This API allows you to check the current status of a payment initiated through the EdfaPay platform.

Endpoint

POST https://api.edfapay.com/payment/status

Content-Type: application/json

Example cURL Request

curl --location 'https://api.edfapay.com/payment/status' \
--header 'Content-Type: application/json' \
--data '{
    "order_id": "1001",
    "merchant_id": "12345678-abcd-fedc-1234-abcdef123456",
    "gway_Payment_id": "XXXXXXXXXXXXXXXXXXXX",
    "hash": "XXXXXXXXXXXXXXXXXXXXXXXXXXXXXXXXXXXXXXXX"
}'

❗️
Important Note — Hash Generation
The hash parameter included in the request body is dynamically generated for each request and must not be hardcoded.
The hash value is calculated using specific request parameters combined with your merchant secret key. Any change in the request data requires regenerating the hash before sending the request.
🔗 For detailed steps and the exact formula used to generate the hash, refer to the Hash Generation Section.

Request Parameters

Field	Type	Required	Description
order_id	string	Yes	Unique order ID
merchant_id`	string	Yes	Your EdfaPay merchant identifier (UUID format)
gway_Payment_id	string	Yes	Unique transaction ID from EdfaPay
hash	string	Yes	Hashed string to authenticate the request.

📘
Important Note
You can get the gway_Payment_id from Dashboard in the transaction page with name Payment ID. Webhook(callback) response with value of parameter trans_id.

Hash Generation (Request Authentication)

To ensure the request is secure, you must generate a hash using the following logic:

Formula

hash = SHA1(MD5(UPPERCASE(gway_Payment_id + merchant_password)))

Ensure you convert the string to uppercase before hashing.
The final result should be a lowercase hexadecimal string.
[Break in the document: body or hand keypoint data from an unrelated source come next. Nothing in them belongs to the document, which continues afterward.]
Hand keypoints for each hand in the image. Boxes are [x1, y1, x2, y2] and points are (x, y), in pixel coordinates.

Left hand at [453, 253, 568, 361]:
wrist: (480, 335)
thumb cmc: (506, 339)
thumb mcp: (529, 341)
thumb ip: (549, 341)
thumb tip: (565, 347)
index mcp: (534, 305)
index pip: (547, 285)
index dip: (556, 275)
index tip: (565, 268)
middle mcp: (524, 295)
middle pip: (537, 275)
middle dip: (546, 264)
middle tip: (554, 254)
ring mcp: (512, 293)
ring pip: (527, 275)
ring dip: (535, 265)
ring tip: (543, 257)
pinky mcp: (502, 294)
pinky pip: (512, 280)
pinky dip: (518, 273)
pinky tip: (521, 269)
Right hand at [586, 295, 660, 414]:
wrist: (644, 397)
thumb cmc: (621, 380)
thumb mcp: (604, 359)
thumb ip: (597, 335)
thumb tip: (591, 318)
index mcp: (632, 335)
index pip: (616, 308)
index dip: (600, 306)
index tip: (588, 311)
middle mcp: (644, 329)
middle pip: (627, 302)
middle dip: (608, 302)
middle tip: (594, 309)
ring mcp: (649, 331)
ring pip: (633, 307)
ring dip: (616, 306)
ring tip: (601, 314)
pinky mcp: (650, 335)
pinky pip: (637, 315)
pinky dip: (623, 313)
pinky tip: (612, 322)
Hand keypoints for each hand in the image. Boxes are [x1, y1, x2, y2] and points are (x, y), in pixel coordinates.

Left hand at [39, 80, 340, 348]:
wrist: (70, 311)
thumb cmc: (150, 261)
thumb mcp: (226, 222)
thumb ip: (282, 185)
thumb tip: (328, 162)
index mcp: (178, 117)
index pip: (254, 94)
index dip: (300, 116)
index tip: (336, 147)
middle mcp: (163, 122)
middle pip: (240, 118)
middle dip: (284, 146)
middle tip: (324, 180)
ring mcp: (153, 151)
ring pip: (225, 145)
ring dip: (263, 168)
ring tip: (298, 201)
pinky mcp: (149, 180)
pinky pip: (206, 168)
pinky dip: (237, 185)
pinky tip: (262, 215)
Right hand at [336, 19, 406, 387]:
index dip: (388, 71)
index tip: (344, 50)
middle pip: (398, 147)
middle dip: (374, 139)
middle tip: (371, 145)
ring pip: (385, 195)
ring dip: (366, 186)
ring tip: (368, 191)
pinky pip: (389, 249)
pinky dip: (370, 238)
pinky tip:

JavaScript Example (Postman)

var password = pm.variables.get("merchant_password");
var payment_id = "XXXXXXXXXXXXXXXXXXXX";
var to_md5 = (payment_id + password).toUpperCase();

var hash = CryptoJS.SHA1(CryptoJS.MD5(to_md5).toString());
var result = CryptoJS.enc.Hex.stringify(hash);

postman.setEnvironmentVariable('hash', result);

Successful Response (Example)

{
    "statusCode": 200,
    "responseBody": {
        "date": "01-01-2025 00:00",
        "status": "settled",
        "brand": "MADA",
        "order": {
            "number": "Order_ID",
            "amount": "1.00",
            "currency": "SAR",
            "description": "Payment for order #1000"
        },
        "customer": {
            "name": "Example",
            "email": "[email protected]"
        },
        "rrn": "XXXXXXXXXXXX",
        "payment_id": "XXXXXXXXXXXX"
    }
}

Failed Response (Example)

{
    "statusCode": 200,
    "responseBody": {
        "date": "01-01-2025 00:00,
        "status": "TXN_FAILURE",
        "brand": "MADA",
        "reason": "FAILURE",
        "order": {
            "number": "Order_ID",
            "amount": "1.00",
            "currency": "SAR",
            "description": "Payment for order #1000"
        },
        "customer": {
            "name": "Example",
            "email": "[email protected]"
        },
        "rrn": "XXXXXXXXXXXX",
        "payment_id": "XXXXXXXXXXXX"
    }
}

Notes

Always generate the hash on the server-side in production environments.
This API is used for post-transaction validation or reconciliation.
Ensure the gway_Payment_id is the same as returned in the original transaction response.